Comparison and analysis of different machine learning models for predicting air-conditioning cooling loads in comprehensive large public buildings across various time scales

Large-scale comprehensive public buildings feature complex functionalities and drastic fluctuations in air-conditioning cooling loads, posing significant challenges to accurate prediction. Cooling load forecasting at different temporal scales enables the fulfillment of varied energy-saving control requirements, such as real-time control, optimization of HVAC operational efficiency, and formulation of cold storage/release schedules. However, most existing studies focus on single-function buildings and single-time-scale cooling load forecasting. To explore accurate multi-time-scale cooling load prediction for large-scale comprehensive public buildings, this study employs six defferent neural networks, namely Long Short-Term Memory (LSTM), Gate Recurrent Unit (GRU), Recurrent Neural Network (RNN), Backpropagation algorithm (BP), Temporal Convolutional Network (TCN) and Extended Long Short-Term Memory (XLSTM), to develop and compare 18 machine learning models for daily, hourly, and ten-minute time scales. A comprehensive analysis of model performance is conducted based on prediction accuracy and computational efficiency. The results demonstrate that different models exhibit varying prediction performances across distinct time scales, particularly in terms of prediction accuracy and runtime.

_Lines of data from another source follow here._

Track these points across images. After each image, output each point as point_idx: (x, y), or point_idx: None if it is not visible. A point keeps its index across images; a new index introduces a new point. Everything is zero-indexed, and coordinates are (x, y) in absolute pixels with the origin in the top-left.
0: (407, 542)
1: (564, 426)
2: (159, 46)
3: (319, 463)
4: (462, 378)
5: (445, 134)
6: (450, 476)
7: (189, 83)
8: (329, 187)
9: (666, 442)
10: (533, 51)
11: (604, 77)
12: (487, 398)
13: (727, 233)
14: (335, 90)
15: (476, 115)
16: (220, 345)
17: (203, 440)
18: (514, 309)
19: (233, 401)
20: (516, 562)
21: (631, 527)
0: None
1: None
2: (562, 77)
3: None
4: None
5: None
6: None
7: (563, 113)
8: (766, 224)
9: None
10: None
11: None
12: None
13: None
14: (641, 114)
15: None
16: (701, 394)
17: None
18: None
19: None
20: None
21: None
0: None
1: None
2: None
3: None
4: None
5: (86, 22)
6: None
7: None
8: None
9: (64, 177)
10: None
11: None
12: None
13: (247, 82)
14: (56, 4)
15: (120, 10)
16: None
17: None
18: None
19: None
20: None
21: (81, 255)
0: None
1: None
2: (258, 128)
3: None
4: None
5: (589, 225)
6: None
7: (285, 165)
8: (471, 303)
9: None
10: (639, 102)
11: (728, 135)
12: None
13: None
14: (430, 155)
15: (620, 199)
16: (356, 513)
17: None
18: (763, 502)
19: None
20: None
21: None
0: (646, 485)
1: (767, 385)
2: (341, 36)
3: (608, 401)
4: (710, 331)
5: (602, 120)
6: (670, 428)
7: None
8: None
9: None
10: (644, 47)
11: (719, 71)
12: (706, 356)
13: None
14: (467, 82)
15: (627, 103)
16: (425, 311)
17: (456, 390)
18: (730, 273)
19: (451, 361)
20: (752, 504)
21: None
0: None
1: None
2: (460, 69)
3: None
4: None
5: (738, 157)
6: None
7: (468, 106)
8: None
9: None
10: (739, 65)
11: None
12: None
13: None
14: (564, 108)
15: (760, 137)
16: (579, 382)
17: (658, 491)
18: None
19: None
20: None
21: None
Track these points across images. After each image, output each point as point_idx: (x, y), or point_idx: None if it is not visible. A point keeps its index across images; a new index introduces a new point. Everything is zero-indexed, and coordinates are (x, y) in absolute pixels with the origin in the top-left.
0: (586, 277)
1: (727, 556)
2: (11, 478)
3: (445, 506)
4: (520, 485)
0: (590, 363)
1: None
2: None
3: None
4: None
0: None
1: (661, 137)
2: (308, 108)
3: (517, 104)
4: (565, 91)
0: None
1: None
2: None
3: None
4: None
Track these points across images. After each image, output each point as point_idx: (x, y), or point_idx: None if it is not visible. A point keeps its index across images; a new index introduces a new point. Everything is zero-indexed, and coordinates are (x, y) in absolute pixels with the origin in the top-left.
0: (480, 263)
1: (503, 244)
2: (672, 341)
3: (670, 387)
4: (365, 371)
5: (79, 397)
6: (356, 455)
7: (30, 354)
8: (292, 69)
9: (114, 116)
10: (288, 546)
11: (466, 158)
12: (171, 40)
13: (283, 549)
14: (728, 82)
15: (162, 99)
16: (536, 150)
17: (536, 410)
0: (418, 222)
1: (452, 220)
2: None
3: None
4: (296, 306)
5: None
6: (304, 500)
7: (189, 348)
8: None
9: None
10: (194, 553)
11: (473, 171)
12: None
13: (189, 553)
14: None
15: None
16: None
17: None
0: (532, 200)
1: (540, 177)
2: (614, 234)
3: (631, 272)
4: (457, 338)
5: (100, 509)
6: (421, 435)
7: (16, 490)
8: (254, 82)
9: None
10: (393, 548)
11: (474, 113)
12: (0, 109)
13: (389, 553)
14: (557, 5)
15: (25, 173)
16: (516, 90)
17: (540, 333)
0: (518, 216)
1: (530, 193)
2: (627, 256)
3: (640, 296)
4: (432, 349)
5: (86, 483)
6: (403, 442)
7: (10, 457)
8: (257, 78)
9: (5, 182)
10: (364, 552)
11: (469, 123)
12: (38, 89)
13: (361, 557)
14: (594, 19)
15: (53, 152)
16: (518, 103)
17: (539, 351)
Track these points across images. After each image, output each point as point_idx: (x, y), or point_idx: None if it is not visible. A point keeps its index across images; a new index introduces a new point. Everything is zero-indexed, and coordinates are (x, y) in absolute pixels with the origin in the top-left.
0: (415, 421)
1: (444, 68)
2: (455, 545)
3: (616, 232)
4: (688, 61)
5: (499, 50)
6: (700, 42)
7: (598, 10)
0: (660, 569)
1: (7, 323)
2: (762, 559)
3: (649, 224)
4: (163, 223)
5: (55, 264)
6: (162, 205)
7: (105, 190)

Meanwhile, an improved prediction optimization method is proposed, which reduces the Mean Absolute Percentage Error (MAPE) by 36.25 % and increases the coefficient of determination (R²) by 14.62 % compared to non-optimized approaches. Furthermore, the research presented in this paper fills a gap in the field of air-conditioning cooling load prediction for comprehensive large public buildings using various neural networks across different time scales. This is of great significance for real-time control of air-conditioning cooling, efficient utilization and storage of cooling capacity, and the realization of energy-efficient machine rooms.